1 Introduction

How many cities with more than 100,000 people lie within 200 kilometres of Paris, France? How many people in Swedish towns with less than 50,000 people earn less than 50% of the average income of people in Sweden? How much more CO2 will be emitted if I travel by plane from Gothenburg, Sweden, to Düsseldorf, Germany, compared to if I take the train? How can I see if a text contains plagiarism, i.e., if it copied some parts from another existing text? To answer questions like these, it is not enough to have the necessary information. We must organise that information in a way that allows us to find the answers in time to satisfy our needs.

Representing information is fundamental to computer science. The primary purpose of most computer programs is not to perform calculations, but to store and retrieve information – usually as fast as possible. For this reason, the study of data structures and the algorithms that manipulate them is at the heart of computer science. And that is what this book is about – helping you to understand how to structure information to support efficient processing.

Any course on data structures and algorithms will try to teach you about three things:

  1. It will present a collection of commonly used data structures and algorithms. These form a programmer’s basic “toolkit”. For many problems, some data structure or algorithm in the toolkit will provide a good solution.
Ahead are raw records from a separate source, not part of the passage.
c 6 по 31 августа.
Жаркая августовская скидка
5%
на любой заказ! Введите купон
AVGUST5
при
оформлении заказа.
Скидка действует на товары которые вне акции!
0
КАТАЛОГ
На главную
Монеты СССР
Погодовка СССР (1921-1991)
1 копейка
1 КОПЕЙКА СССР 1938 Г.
We focus on data structures and algorithms that have proven over time to be most useful.
  2. It will introduce the idea of tradeoffs, and reinforce the concept that there are costs and benefits associated with every data structure or algorithm. This is done by describing, for each data structure, the amount of space and time required for typical operations. For each algorithm, we examine the time required for key input types.
  3. It will teach you how to measure the effectiveness of a data structure or algorithm. Only through such measurement can you determine which data structure in your toolkit is most appropriate for a new problem. The techniques presented also allow you to judge the merits of new data structures that you or others might invent.
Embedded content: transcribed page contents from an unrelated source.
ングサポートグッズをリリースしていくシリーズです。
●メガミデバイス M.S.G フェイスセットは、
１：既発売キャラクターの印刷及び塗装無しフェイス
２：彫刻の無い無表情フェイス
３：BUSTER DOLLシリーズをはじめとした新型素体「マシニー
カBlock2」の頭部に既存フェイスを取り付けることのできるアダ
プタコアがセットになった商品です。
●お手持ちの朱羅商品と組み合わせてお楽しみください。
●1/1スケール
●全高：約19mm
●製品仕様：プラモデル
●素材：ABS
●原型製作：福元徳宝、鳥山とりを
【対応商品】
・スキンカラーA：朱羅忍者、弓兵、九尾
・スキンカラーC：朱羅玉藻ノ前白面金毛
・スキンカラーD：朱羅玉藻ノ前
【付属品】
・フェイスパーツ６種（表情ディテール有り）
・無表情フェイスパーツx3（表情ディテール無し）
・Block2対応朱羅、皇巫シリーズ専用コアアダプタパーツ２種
There are often many approaches to solving a problem. How do we choose between them? At the heart of computer program design are two (sometimes conflicting) goals:

  1. To design an algorithm that is easy to understand, code, and debug.
  2. To design an algorithm that makes efficient use of the computer’s resources.
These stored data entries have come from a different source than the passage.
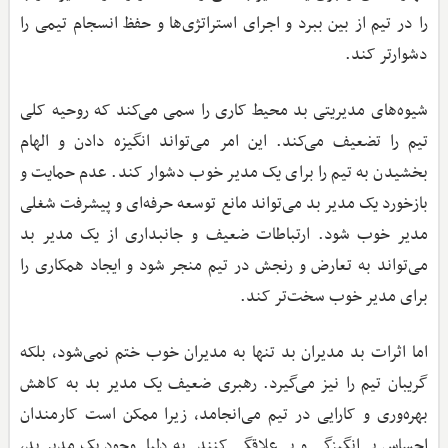
را در تیم از بین ببرد و اجرای استراتژی‌ها و حفظ انسجام تیمی را
دشوارتر کند.
شیوه‌های مدیریتی بد محیط کاری را سمی می‌کند که روحیه کلی
تیم را تضعیف می‌کند. این امر می‌تواند انگیزه دادن و الهام
بخشیدن به تیم را برای یک مدیر خوب دشوار کند. عدم حمایت و
بازخورد یک مدیر بد می‌تواند مانع توسعه حرفه‌ای و پیشرفت شغلی
مدیر خوب شود. ارتباطات ضعیف و جانبداری از یک مدیر بد
می‌تواند به تعارض و رنجش در تیم منجر شود و ایجاد همکاری را
برای مدیر خوب سخت‌تر کند.
اما اثرات بد مدیران بد تنها به مدیران خوب ختم نمی‌شود، بلکه
گریبان تیم را نیز می‌گیرد. رهبری ضعیف یک مدیر بد به کاهش
بهره‌وری و کارایی در تیم می‌انجامد، زیرا ممکن است کارمندان
احساس بی‌انگیزگی و بی‌علاقگی کنند. به دلیل وجود یک مدیر بد،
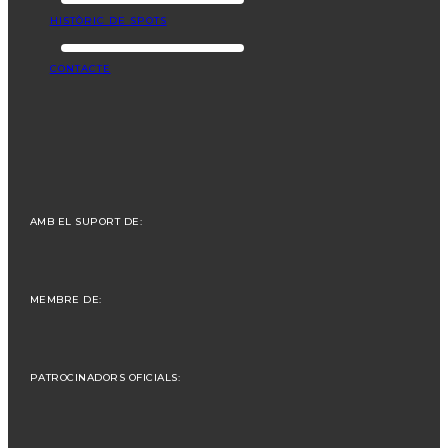
HISTÒRIC DE SPOTS
CONTACTE
AMB EL SUPORT DE:
MEMBRE DE:
PATROCINADORS OFICIALS:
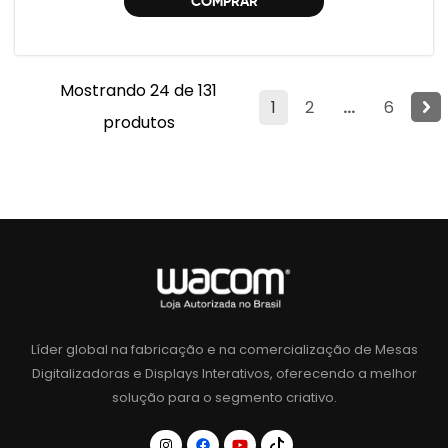
COMPRAR
Mostrando 24 de 131
1
2
...
6
produtos
Líder global na fabricação e na comercialização de Mesas
Digitalizadoras e Displays Interativos, oferecendo a melhor
solução para o segmento criativo.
Ideally, the resulting program is true to both of these goals. We might say that such a program is “elegant.” While the algorithms and program code examples presented here attempt to be elegant in this sense, it is not the purpose of this book to explicitly treat issues related to goal (1). These are primarily concerns for the discipline of Software Engineering. Rather, we mostly focus on issues relating to goal (2).

How do we measure efficiency? Our method for evaluating the efficiency of an algorithm or computer program is called asymptotic analysis. Asymptotic analysis also gives a way to define the inherent difficulty of a problem. Throughout the book we use asymptotic analysis techniques to estimate the time cost for every algorithm presented. This allows you to see how each algorithm compares to other algorithms for solving the same problem in terms of its efficiency.